Jonathan Wilkinson issued the order in response to requests from three parties: Aroland First Nation, the Wildlife Conservation Society of Canada and the Osgoode Environmental Justice and Sustainability Clinic. It was issued under Canada’s new Impact Assessment Act, which came into force on Aug. 28, 2019 as part of the government’s overhaul of environmental assessment legislation – which it said was aimed at streamlining the approvals process for natural resource projects and improving consultation with Indigenous peoples.
“On one hand, I am quite surprised because this has seemed like such an intractable problem over so many years,” said Dayna Scott, the York research chair in environmental law and justice and associate professor at Osgoode Hall Law School and the Faculty of Environmental Studies at York University.
“But on the other hand, you know, the federal government really had very little choice. Once those provisions were introduced for regional assessment, and they published the criteria that they would use in deciding whether or not to establish a regional assessment, it was very clear that the Ring of Fire was a prime candidate for this kind of study, and the region meets all of the criteria that the federal government established.”
The request for the assessment came about, Scott said, when she and her colleagues realized that the environmental assessments on road proposals for the region were relatively narrow in scope.

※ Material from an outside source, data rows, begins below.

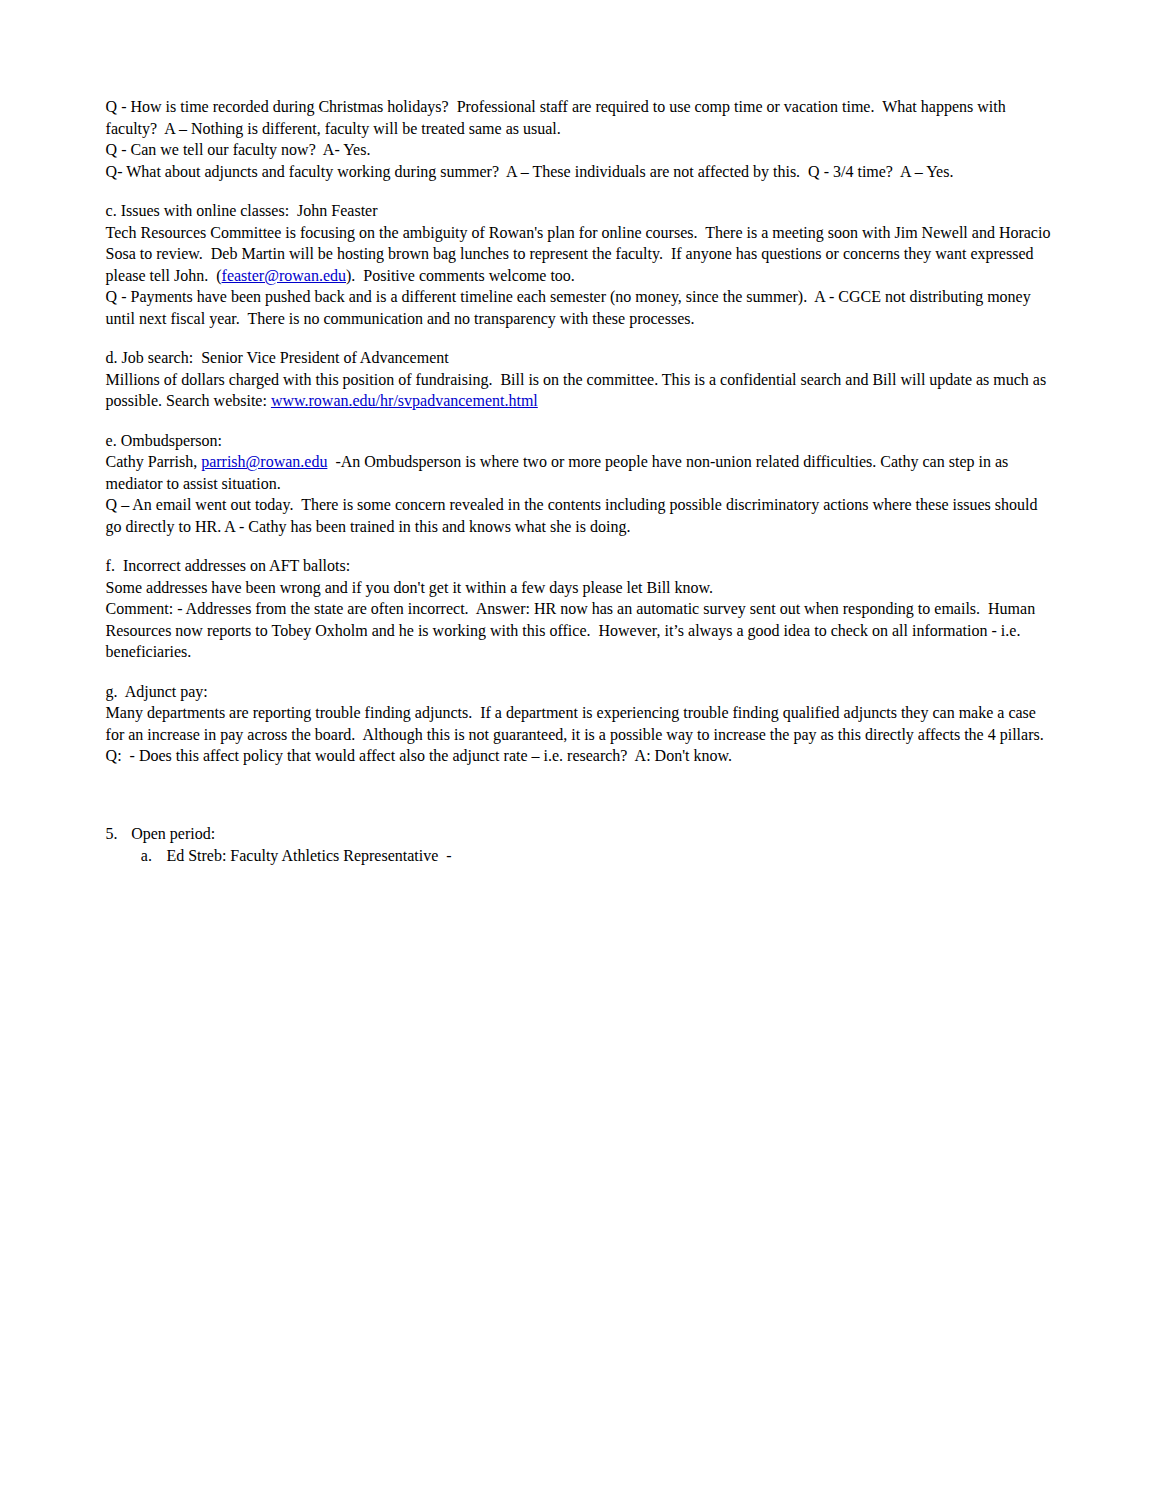Q - How is time recorded during Christmas holidays? Professional staff are required to use comp time or vacation time. What happens with faculty? A – Nothing is different, faculty will be treated same as usual.
Q - Can we tell our faculty now? A- Yes.
Q- What about adjuncts and faculty working during summer? A – These individuals are not affected by this. Q - 3/4 time? A – Yes.
c. Issues with online classes: John Feaster
Tech Resources Committee is focusing on the ambiguity of Rowan's plan for online courses. There is a meeting soon with Jim Newell and Horacio Sosa to review. Deb Martin will be hosting brown bag lunches to represent the faculty. If anyone has questions or concerns they want expressed please tell John. (feaster@rowan.edu). Positive comments welcome too.
Q - Payments have been pushed back and is a different timeline each semester (no money, since the summer). A - CGCE not distributing money until next fiscal year. There is no communication and no transparency with these processes.
d. Job search: Senior Vice President of Advancement
Millions of dollars charged with this position of fundraising. Bill is on the committee. This is a confidential search and Bill will update as much as possible. Search website: www.rowan.edu/hr/svpadvancement.html
e. Ombudsperson:
Cathy Parrish, parrish@rowan.edu -An Ombudsperson is where two or more people have non-union related difficulties. Cathy can step in as mediator to assist situation.
Q – An email went out today. There is some concern revealed in the contents including possible discriminatory actions where these issues should go directly to HR. A - Cathy has been trained in this and knows what she is doing.
f. Incorrect addresses on AFT ballots:
Some addresses have been wrong and if you don't get it within a few days please let Bill know.
Comment: - Addresses from the state are often incorrect. Answer: HR now has an automatic survey sent out when responding to emails. Human Resources now reports to Tobey Oxholm and he is working with this office. However, it’s always a good idea to check on all information - i.e. beneficiaries.
g. Adjunct pay:
Many departments are reporting trouble finding adjuncts. If a department is experiencing trouble finding qualified adjuncts they can make a case for an increase in pay across the board. Although this is not guaranteed, it is a possible way to increase the pay as this directly affects the 4 pillars.
Q: - Does this affect policy that would affect also the adjunct rate – i.e. research? A: Don't know.
5. Open period:
a. Ed Streb: Faculty Athletics Representative -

“It was very obvious to us that, in order to actually take a decision as big as opening up all of the far north, we needed to have a much larger regional process in place,” she said.
“To me, the most important thing is to understand the background conditions. It’s really an ongoing social emergency in most of these communities with a lack of clean drinking water in some of them with ongoing youth suicide epidemics. There’s extreme struggles, and we need to be able to look at the pros and cons of opening the region up in the context of those background conditions.”
In letters to the three parties who requested the assessment, which were posted on the ministry’s website on Feb. 11, Wilkinson detailed his reasons for pursuing it. He said that developments in the region could cause adverse effects within federal jurisdiction, including impacts on climate change, fish habitat and migratory bird populations.
He also pointed to possible impacts on Indigenous people’s treaty rights, traditional land and resources, socioeconomic conditions, health and community well-being. He said a regional assessment could help inform future project-specific assessments that might be required in order to proceed with road construction, mining development and other activities in the region.
In addition, Wilkinson wrote that there is considerable public interest in the development of the Ring of Fire and the possible cumulative effects of work in the region. Ordering the assessment, he wrote, provides an opportunity for the federal government to work with the province, Indigenous organizations and non-governmental organizations in planning it.
A spokesperson for Matawa First Nations Management said that Matawa chiefs would not be responding to Wilkinson’s decision until they had had an opportunity to discuss it together. Similarly, Aroland First Nation band councillor Sheldon Atlookan said he would not discuss the order with media until he had discussed it with his community.
The president and chief executive officer of Noront Resources, which holds the largest claim in the Ring of Fire, said he doesn’t see the assessment impacting the company’s development timelines.
Regional development is being lead by First Nations communities, Alan Coutts noted, adding, “The regional assessment won’t slow down the provincial assessments that are taking place on the roads for the communities and for the industrial use.”